Hmmmm... 9.9 galons of 89 octane = 61lbs. Add 50 for the tank itself and you're up to 110 pounds.

Full tank = 375 miles.
Full batteries = 35 miles.

Gasoline really is a dense fuel source! Math like that makes me want to fuel inject the ICE, but no. I must be strong.

-Deek


----------



## Bottomfeeder (Jun 13, 2008)

You're right, gasoline is a dense way to store energy. It beats the pants off of lead, or any other battery for that matter.

But, I try to do my part for the earth. I just switched over my power so it'll all come from Wind or Solar. It only cost me another $4 a month for that privilege. So, when I finally get my car running as my daily driver, I'll be able to out smug the hybrid drivers.  I'm also hoping that it remains a sporty car. I'd love to not only silently cruise around town, but also show off with a punch of acceleration every now and then. I think it's important for people to see that it's a fun, practical, AND green way to go. Besides, restoring an old car is much better for the earth than buying a new one. And it's easier on my wallet, too!


----------



## Deekman (Jun 29, 2008)

Bottomfeeder said:


> ...I'll be able to out smug the hybrid drivers...


Don't get me started on Prius drivers... The few I know are smug beyond belief and turn their nose up at my Explorer.

I think of it this way: how much total energy is used from inception of a vehicle to it's destruction? Considering the battery materials are mined in Canada, shipped to Japan, the car is then built and shipped back, I think enough diesel fuel has been burned on the ocean journeys to more than counteract any benefit.

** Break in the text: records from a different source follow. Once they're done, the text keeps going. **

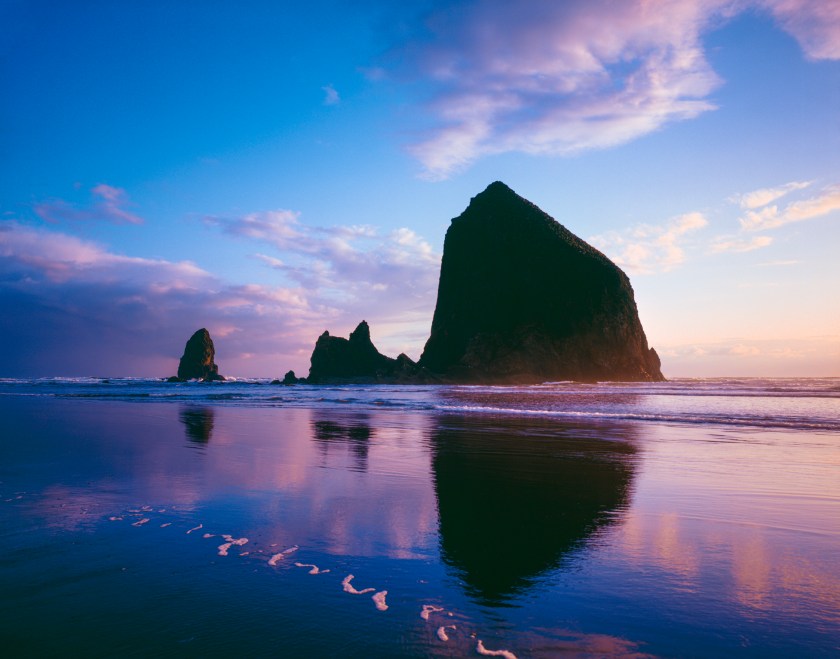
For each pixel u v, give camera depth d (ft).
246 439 46.26
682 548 16.69
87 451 38.34
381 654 10.06
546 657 10.00
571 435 48.88
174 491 24.72
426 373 309.01
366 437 47.78
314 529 18.63
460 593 13.10
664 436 47.73
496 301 340.59
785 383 210.59
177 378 386.52
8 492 24.32
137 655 9.98
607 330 313.73
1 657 9.90
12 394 149.18
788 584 13.62
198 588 13.26
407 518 20.24
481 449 39.93
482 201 393.70
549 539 17.60
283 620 11.51
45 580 13.75
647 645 10.46
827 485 26.45
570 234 381.60
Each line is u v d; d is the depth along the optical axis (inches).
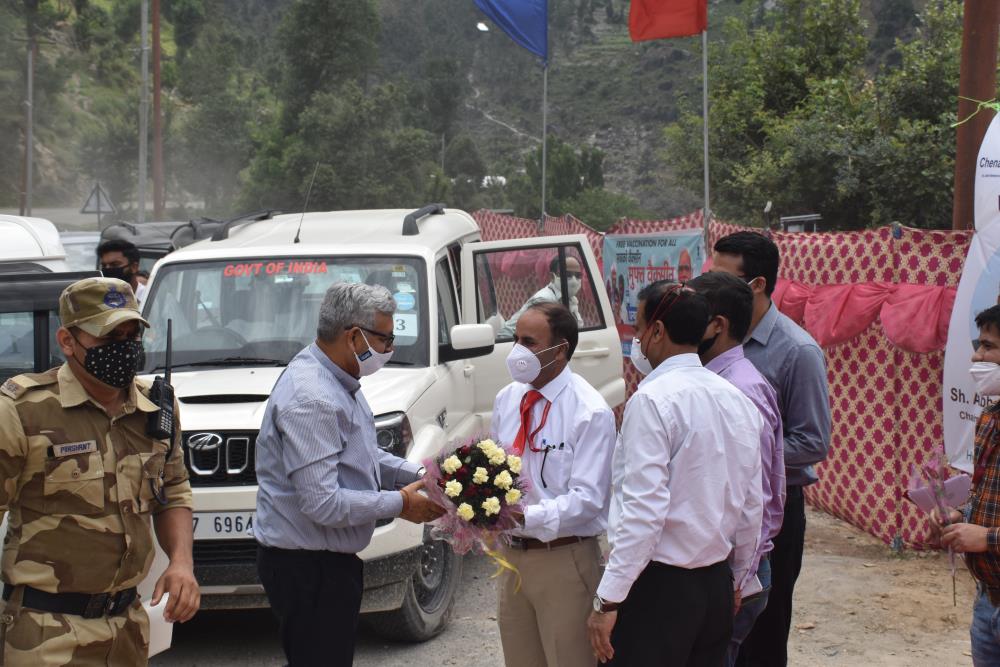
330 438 142.8
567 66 5836.6
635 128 4955.7
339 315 145.7
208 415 209.9
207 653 225.5
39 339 164.9
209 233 498.9
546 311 151.6
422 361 242.4
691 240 378.9
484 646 227.1
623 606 134.9
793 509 170.7
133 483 131.9
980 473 145.9
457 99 3740.2
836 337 298.8
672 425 129.8
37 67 3351.4
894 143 707.4
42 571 126.1
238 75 3740.2
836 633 227.9
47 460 125.9
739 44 963.3
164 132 2728.8
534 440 152.9
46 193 3083.2
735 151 924.6
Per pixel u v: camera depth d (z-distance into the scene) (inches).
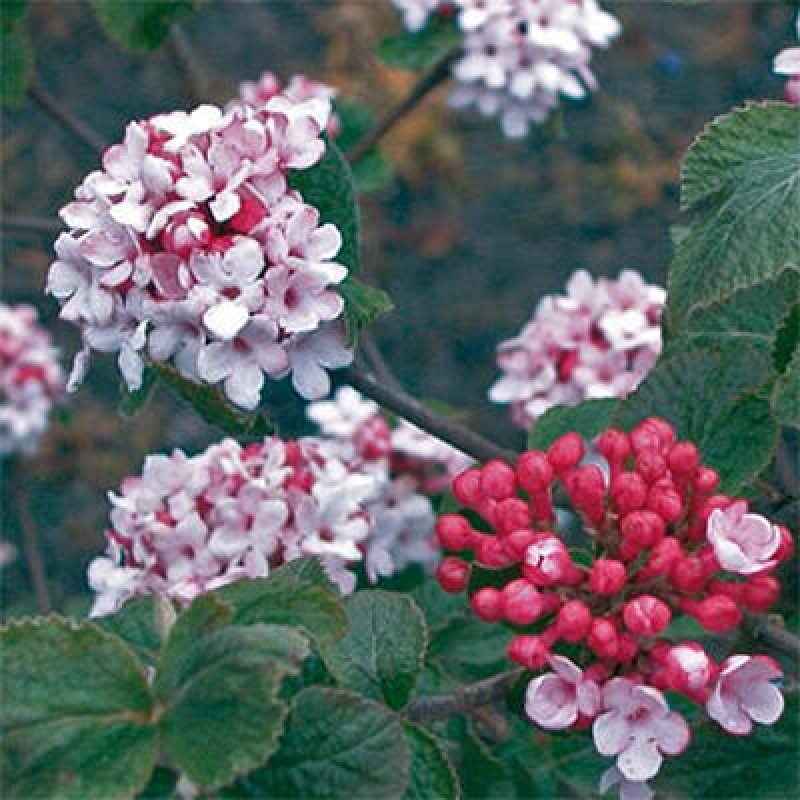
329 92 27.7
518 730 19.5
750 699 13.7
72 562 40.4
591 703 13.5
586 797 18.9
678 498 14.1
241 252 14.3
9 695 12.1
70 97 49.5
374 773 12.5
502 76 24.2
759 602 14.1
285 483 17.3
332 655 14.4
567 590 14.1
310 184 15.6
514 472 14.8
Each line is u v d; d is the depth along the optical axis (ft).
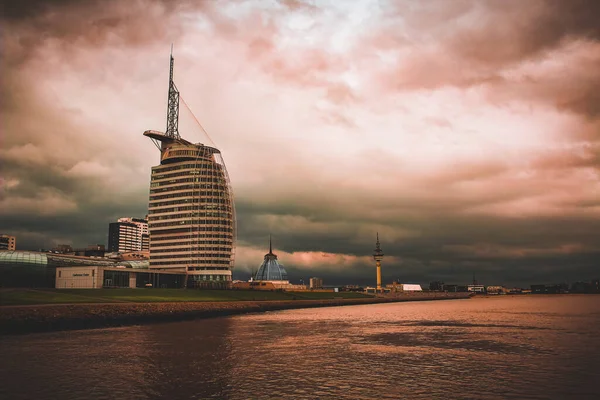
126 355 218.59
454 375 174.50
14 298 442.09
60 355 218.79
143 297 574.56
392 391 149.89
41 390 149.69
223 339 285.43
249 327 377.30
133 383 159.02
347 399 140.15
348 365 194.49
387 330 351.05
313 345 257.75
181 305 540.52
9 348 243.81
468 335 313.73
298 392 148.15
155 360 204.44
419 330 351.05
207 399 139.85
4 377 168.14
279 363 198.29
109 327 379.76
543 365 195.11
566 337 296.30
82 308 401.70
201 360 204.95
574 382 162.71
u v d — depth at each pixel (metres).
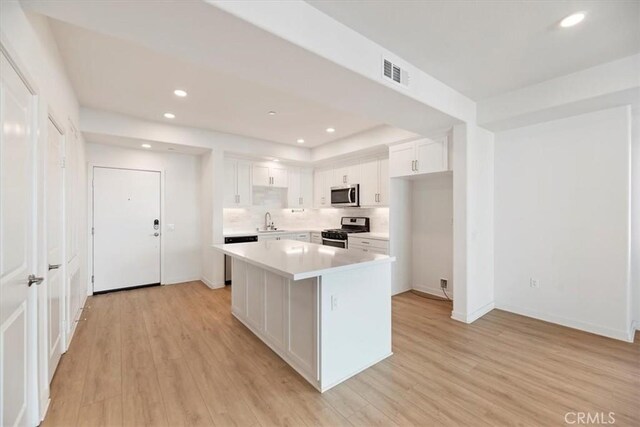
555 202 3.25
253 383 2.17
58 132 2.38
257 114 3.85
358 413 1.85
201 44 1.77
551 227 3.28
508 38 2.18
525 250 3.49
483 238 3.57
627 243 2.80
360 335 2.35
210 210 4.79
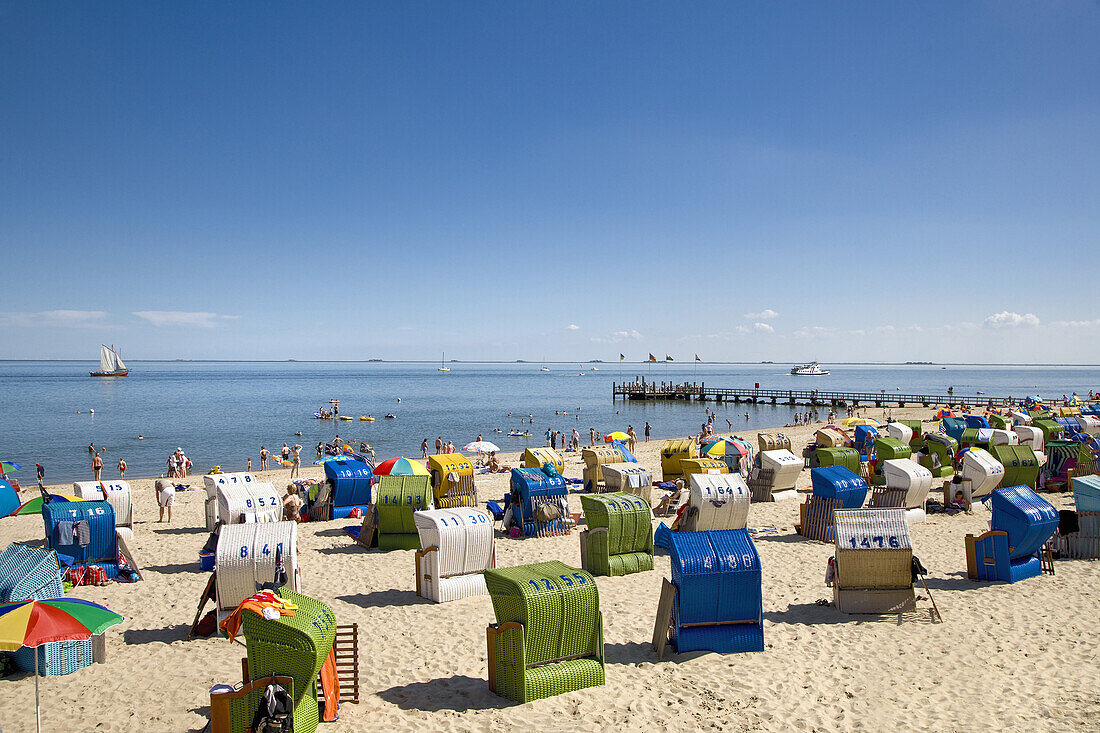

Being green is important, but for me it's just being pissed at our energy policy and not wanting to put anymore ski resorts in the middle of the desert!

-Deek


----------



## Bottomfeeder (Jun 13, 2008)

No doubt about it, Deek. Hybrids typically have such an energy consuming manufacturing process that they have to drive for something like 150,000 miles before they break even against a gas guzzling SUV. Mile by mile, they are better, but factory to junkyard they're horrible. The best thing to do is to buy used. You don't have to buy that huge manufacturing cost (unseen by the consumer!) and you save tons of money. I've bought my last 8 vehicles that way, and I love it. Of course, I'm usually found under a hood every weekend, but that's how I afford having all of my toys.


----------